David Adger (born 23 September 1967) is a professor of Linguistics at Queen Mary University of London. Adger is interested in the human capacity for syntax. Adger served as president of the Linguistics Association of Great Britain from 2015 to 2020.

== Early life and education ==
Adger was born on 23 September 1967 in Kirkcaldy, Fife, Scotland. At the age of eleven Adger became fascinated by language, reading Ursula K. Le Guin's A Wizard of Earthsea. At the age of sixteen, Adger won a school competition coordinated by the University of St Andrews and spent the money on copies of Noam Chomsky's Aspects of the Theory of Syntax. He studied linguistics and artificial intelligence at the University of Edinburgh. Adger has described the undergraduate teaching he received as one of the "exhilarating experiences of my life". He remained in Edinburgh for his graduate studies, working toward a master's in cognitive science. He completed a doctorate under the supervision of Elisabet Engdahl in 1994. During his doctorate he visited the University of Massachusetts Amherst as a research student. His doctoral research examined the syntax-semantics interface and how syntactic agreement relates to semantic specificity.

== Research and career ==
Adger became a lecturer at the University of York in 1993. In 2002 Adger moved to the Queen Mary University of London, where he had been appointed Reader in Linguistics. He was appointed Professor of Linguistics in 2006.

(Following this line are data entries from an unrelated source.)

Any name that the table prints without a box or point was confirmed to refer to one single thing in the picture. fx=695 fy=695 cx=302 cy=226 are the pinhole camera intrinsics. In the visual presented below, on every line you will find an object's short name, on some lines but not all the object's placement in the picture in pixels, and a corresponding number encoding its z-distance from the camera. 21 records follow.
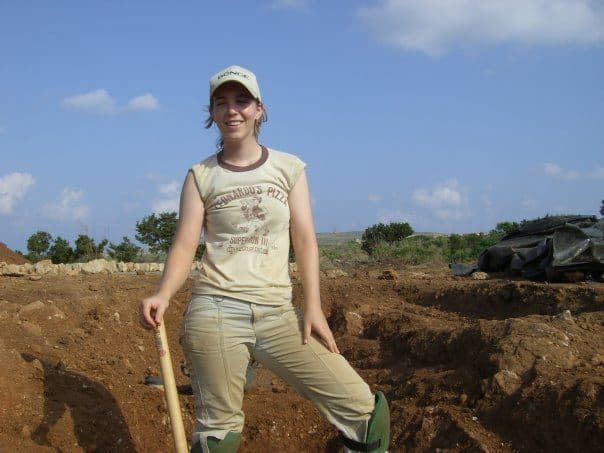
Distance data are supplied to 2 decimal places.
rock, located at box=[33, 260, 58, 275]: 10.02
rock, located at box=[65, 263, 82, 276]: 9.96
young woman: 2.91
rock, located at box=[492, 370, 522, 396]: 4.02
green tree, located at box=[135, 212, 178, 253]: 15.85
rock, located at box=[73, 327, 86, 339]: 6.11
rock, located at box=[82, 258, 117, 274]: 10.59
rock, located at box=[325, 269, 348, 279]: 9.73
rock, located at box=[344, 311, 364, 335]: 6.66
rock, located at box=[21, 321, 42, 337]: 5.79
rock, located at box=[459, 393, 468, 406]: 4.21
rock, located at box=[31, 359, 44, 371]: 4.67
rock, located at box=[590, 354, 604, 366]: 4.06
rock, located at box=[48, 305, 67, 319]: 6.32
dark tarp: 7.92
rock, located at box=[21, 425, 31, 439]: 3.96
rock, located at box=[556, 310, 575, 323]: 4.72
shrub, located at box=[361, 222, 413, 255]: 17.91
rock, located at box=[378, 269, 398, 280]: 8.95
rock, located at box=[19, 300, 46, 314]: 6.13
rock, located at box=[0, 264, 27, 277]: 9.66
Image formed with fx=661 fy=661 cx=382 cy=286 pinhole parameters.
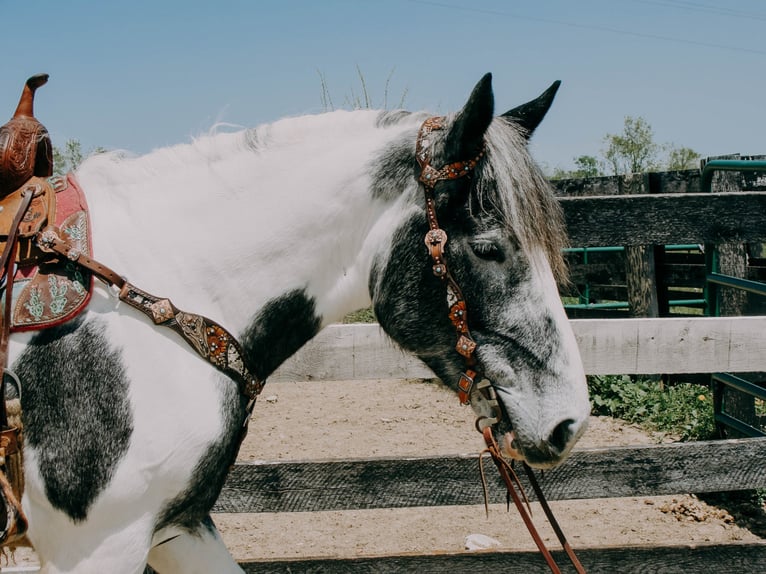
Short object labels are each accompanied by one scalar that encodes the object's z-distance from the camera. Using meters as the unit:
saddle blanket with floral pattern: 1.57
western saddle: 1.55
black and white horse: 1.57
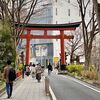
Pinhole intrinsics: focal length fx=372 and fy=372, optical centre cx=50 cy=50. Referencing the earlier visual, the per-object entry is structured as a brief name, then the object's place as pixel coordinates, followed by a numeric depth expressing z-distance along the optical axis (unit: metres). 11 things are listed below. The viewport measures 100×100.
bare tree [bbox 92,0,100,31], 22.78
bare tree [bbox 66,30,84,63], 75.88
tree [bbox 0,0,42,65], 33.62
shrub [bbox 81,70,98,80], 34.46
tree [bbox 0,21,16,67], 30.71
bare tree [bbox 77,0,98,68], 36.12
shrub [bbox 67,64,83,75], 47.67
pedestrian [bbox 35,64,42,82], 34.94
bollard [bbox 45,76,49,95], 20.38
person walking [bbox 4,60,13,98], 18.03
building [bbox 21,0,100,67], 102.12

His research considers the science of language, and whether human brains create language because of our ability to recognise patterns or because of a specifically linguistic ability. He has investigated the nature of grammatical structure and the relationship between sociolinguistic theories and syntactic structure.

From 2006 to 2009 Adger held a Leverhulme Major Research Fellowship investigating “The Grammar-Meaning Connection”.

In 2015, Adger was elected as the seventeenth president of the Linguistics Association of Great Britain. He visited the University of Maryland, College Park in 2016, where he delivered a series of lectures discussing minimalist syntax, semantics and merge.

From 2020 to 2022 Adger held a Leverhulme Major Research Fellowship for his project "Simplifying and Restricting Syntax".

In July 2020, Adger was a notable signee on a petition for the removal of Steven Pinker from the Linguistic Society of America’s honorary status as Fellow of the society.

Adger has created fictional languages for several television productions, including Beowulf: Return to the Shieldlands and Nautilus.

== Selected publications ==
=== Papers ===
- Adger, David (2007). "Syntax and Syncretisms of the Person Case Constraint"
- Adger, David (2006). "Predication and Equation"
- Adger, David (2006). "Merge and Move: Wh-Dependencies Revisited"

=== Books ===
- Adger, David. "Core Syntax: A Minimalist Approach"
- Adger, David (2009). "Mirrors and Microparameters: Phrase Structure beyond Free Word Order"
- Adger, David (2012). "A Syntax of Substance"
- Adger, David (2019). "Language Unlimited: The Science Behind Our Most Creative Power"

From 2007 to 2013 Adger served as editor of Syntax.

== Personal life ==
Adger is married to Anson W. Mackay, a geographer at University College London. He is a member of 500 Queer Scientists, an organisation that champions LGBT scientists and engineers. Adger was listed as one Queen Mary University of London LGBT+ role models in 2018.